▼

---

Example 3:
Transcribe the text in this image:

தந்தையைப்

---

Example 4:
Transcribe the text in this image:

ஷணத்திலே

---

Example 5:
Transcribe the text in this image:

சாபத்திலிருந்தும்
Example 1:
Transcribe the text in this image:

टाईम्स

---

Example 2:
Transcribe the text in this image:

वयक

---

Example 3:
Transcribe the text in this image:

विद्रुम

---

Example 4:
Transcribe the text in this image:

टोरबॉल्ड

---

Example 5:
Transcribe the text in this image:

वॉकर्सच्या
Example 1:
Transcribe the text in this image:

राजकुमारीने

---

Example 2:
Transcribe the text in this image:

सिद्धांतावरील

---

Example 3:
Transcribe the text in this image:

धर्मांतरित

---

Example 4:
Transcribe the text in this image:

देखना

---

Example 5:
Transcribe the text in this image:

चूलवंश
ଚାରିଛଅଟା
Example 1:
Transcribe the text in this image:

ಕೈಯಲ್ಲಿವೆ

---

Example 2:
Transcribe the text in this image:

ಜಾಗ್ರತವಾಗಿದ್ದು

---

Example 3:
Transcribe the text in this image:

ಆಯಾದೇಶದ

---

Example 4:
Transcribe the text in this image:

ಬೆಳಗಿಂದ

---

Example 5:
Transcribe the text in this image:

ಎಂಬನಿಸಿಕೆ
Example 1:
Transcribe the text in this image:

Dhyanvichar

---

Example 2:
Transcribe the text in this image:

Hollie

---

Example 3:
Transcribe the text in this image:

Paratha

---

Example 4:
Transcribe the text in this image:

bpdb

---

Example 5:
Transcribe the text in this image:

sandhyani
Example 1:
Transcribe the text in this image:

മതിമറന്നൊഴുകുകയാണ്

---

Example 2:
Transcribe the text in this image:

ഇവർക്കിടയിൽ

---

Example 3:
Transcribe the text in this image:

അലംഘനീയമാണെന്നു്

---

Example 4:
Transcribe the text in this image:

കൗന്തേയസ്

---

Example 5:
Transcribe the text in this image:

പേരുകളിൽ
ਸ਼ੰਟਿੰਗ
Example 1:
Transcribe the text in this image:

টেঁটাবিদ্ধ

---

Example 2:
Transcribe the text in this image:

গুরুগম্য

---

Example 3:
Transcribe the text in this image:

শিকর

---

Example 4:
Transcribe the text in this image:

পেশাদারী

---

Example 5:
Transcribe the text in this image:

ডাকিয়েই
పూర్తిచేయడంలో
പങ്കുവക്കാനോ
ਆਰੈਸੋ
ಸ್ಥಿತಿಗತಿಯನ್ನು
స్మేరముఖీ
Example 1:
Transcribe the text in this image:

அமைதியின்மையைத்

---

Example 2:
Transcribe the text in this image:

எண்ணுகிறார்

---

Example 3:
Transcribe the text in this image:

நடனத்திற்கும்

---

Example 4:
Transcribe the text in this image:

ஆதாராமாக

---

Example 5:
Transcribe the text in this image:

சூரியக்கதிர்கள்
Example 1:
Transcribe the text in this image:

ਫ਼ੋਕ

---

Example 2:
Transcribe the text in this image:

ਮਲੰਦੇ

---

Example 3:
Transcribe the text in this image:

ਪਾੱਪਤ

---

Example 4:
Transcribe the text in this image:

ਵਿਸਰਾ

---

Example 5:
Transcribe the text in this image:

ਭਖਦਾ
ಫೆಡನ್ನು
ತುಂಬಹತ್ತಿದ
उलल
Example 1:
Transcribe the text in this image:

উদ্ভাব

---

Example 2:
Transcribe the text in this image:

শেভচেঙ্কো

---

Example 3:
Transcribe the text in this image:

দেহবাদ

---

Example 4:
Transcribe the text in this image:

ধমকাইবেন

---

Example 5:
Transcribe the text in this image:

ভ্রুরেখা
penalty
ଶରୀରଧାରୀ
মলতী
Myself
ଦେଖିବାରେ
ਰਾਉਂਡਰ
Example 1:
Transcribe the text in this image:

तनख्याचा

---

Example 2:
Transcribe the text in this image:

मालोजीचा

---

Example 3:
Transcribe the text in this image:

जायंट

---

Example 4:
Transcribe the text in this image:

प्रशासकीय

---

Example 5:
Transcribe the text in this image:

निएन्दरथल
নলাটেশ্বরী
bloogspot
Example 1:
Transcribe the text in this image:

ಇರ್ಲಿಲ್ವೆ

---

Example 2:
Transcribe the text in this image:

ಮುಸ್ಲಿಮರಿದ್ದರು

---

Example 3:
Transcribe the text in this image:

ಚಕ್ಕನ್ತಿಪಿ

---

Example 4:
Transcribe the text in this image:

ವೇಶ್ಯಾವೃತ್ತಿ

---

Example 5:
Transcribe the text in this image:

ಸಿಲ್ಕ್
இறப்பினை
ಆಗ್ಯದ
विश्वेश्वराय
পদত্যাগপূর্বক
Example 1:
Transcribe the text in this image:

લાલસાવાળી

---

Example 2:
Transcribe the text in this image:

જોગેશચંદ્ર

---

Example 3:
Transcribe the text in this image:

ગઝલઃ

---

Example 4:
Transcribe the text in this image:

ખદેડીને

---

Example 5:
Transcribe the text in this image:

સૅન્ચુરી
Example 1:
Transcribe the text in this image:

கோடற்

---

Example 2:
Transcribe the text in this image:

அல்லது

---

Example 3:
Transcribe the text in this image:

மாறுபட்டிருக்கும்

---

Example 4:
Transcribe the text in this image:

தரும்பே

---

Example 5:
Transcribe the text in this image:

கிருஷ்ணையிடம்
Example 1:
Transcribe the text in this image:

▲

Copy down the whole of the data above, matching it exactly.

---

Example 3:
Transcribe the text in this image:

தந்தையைப்

---

Example 4:
Transcribe the text in this image:

ஷணத்திலே

---

Example 5:
Transcribe the text in this image:

சாபத்திலிருந்தும்
Example 1:
Transcribe the text in this image:

टाईम्स

---

Example 2:
Transcribe the text in this image:

वयक

---

Example 3:
Transcribe the text in this image:

विद्रुम

---

Example 4:
Transcribe the text in this image:

टोरबॉल्ड

---

Example 5:
Transcribe the text in this image:

वॉकर्सच्या
Example 1:
Transcribe the text in this image:

राजकुमारीने

---

Example 2:
Transcribe the text in this image:

सिद्धांतावरील

---

Example 3:
Transcribe the text in this image:

धर्मांतरित

---

Example 4:
Transcribe the text in this image:

देखना

---

Example 5:
Transcribe the text in this image:

चूलवंश
ଚାରିଛଅଟା
Example 1:
Transcribe the text in this image:

ಕೈಯಲ್ಲಿವೆ

---

Example 2:
Transcribe the text in this image:

ಜಾಗ್ರತವಾಗಿದ್ದು

---

Example 3:
Transcribe the text in this image:

ಆಯಾದೇಶದ

---

Example 4:
Transcribe the text in this image:

ಬೆಳಗಿಂದ

---

Example 5:
Transcribe the text in this image:

ಎಂಬನಿಸಿಕೆ
Example 1:
Transcribe the text in this image:

Dhyanvichar

---

Example 2:
Transcribe the text in this image:

Hollie

---

Example 3:
Transcribe the text in this image:

Paratha

---

Example 4:
Transcribe the text in this image:

bpdb

---

Example 5:
Transcribe the text in this image:

sandhyani
Example 1:
Transcribe the text in this image:

മതിമറന്നൊഴുകുകയാണ്

---

Example 2:
Transcribe the text in this image:

ഇവർക്കിടയിൽ

---

Example 3:
Transcribe the text in this image:

അലംഘനീയമാണെന്നു്

---

Example 4:
Transcribe the text in this image:

കൗന്തേയസ്

---

Example 5:
Transcribe the text in this image:

പേരുകളിൽ
ਸ਼ੰਟਿੰਗ
Example 1:
Transcribe the text in this image:

টেঁটাবিদ্ধ

---

Example 2:
Transcribe the text in this image:

গুরুগম্য

---

Example 3:
Transcribe the text in this image:

শিকর

---

Example 4:
Transcribe the text in this image:

পেশাদারী

---

Example 5:
Transcribe the text in this image:

ডাকিয়েই
పూర్తిచేయడంలో
പങ്കുവക്കാനോ
ਆਰੈਸੋ
ಸ್ಥಿತಿಗತಿಯನ್ನು
స్మేరముఖీ
Example 1:
Transcribe the text in this image:

அமைதியின்மையைத்

---

Example 2:
Transcribe the text in this image:

எண்ணுகிறார்

---

Example 3:
Transcribe the text in this image:

நடனத்திற்கும்

---

Example 4:
Transcribe the text in this image:

ஆதாராமாக

---

Example 5:
Transcribe the text in this image:

சூரியக்கதிர்கள்
Example 1:
Transcribe the text in this image:

ਫ਼ੋਕ

---

Example 2:
Transcribe the text in this image:

ਮਲੰਦੇ

---

Example 3:
Transcribe the text in this image:

ਪਾੱਪਤ

---

Example 4:
Transcribe the text in this image:

ਵਿਸਰਾ

---

Example 5:
Transcribe the text in this image:

ਭਖਦਾ
ಫೆಡನ್ನು
ತುಂಬಹತ್ತಿದ
उलल
Example 1:
Transcribe the text in this image:

উদ্ভাব

---

Example 2:
Transcribe the text in this image:

শেভচেঙ্কো

---

Example 3:
Transcribe the text in this image:

দেহবাদ

---

Example 4:
Transcribe the text in this image:

ধমকাইবেন

---

Example 5:
Transcribe the text in this image:

ভ্রুরেখা
penalty
ଶରୀରଧାରୀ
মলতী
Myself
ଦେଖିବାରେ
ਰਾਉਂਡਰ
Example 1:
Transcribe the text in this image:

तनख्याचा

---

Example 2:
Transcribe the text in this image:

मालोजीचा

---

Example 3:
Transcribe the text in this image:

जायंट

---

Example 4:
Transcribe the text in this image:

प्रशासकीय

---

Example 5:
Transcribe the text in this image:

निएन्दरथल
নলাটেশ্বরী
bloogspot
Example 1:
Transcribe the text in this image:

ಇರ್ಲಿಲ್ವೆ

---

Example 2:
Transcribe the text in this image:

ಮುಸ್ಲಿಮರಿದ್ದರು

---

Example 3:
Transcribe the text in this image:

ಚಕ್ಕನ್ತಿಪಿ

---

Example 4:
Transcribe the text in this image:

ವೇಶ್ಯಾವೃತ್ತಿ

---

Example 5:
Transcribe the text in this image:

ಸಿಲ್ಕ್
இறப்பினை
ಆಗ್ಯದ
विश्वेश्वराय
পদত্যাগপূর্বক
Example 1:
Transcribe the text in this image:

લાલસાવાળી

---

Example 2:
Transcribe the text in this image:

જોગેશચંદ્ર

---

Example 3:
Transcribe the text in this image:

ગઝલઃ

---

Example 4:
Transcribe the text in this image:

ખદેડીને

---

Example 5:
Transcribe the text in this image:

સૅન્ચુરી
Example 1:
Transcribe the text in this image:

கோடற்

---

Example 2:
Transcribe the text in this image:

அல்லது

---

Example 3:
Transcribe the text in this image:

மாறுபட்டிருக்கும்

---

Example 4:
Transcribe the text in this image:

தரும்பே

---

Example 5:
Transcribe the text in this image:

கிருஷ்ணையிடம்
Example 1:
Transcribe the text in this image:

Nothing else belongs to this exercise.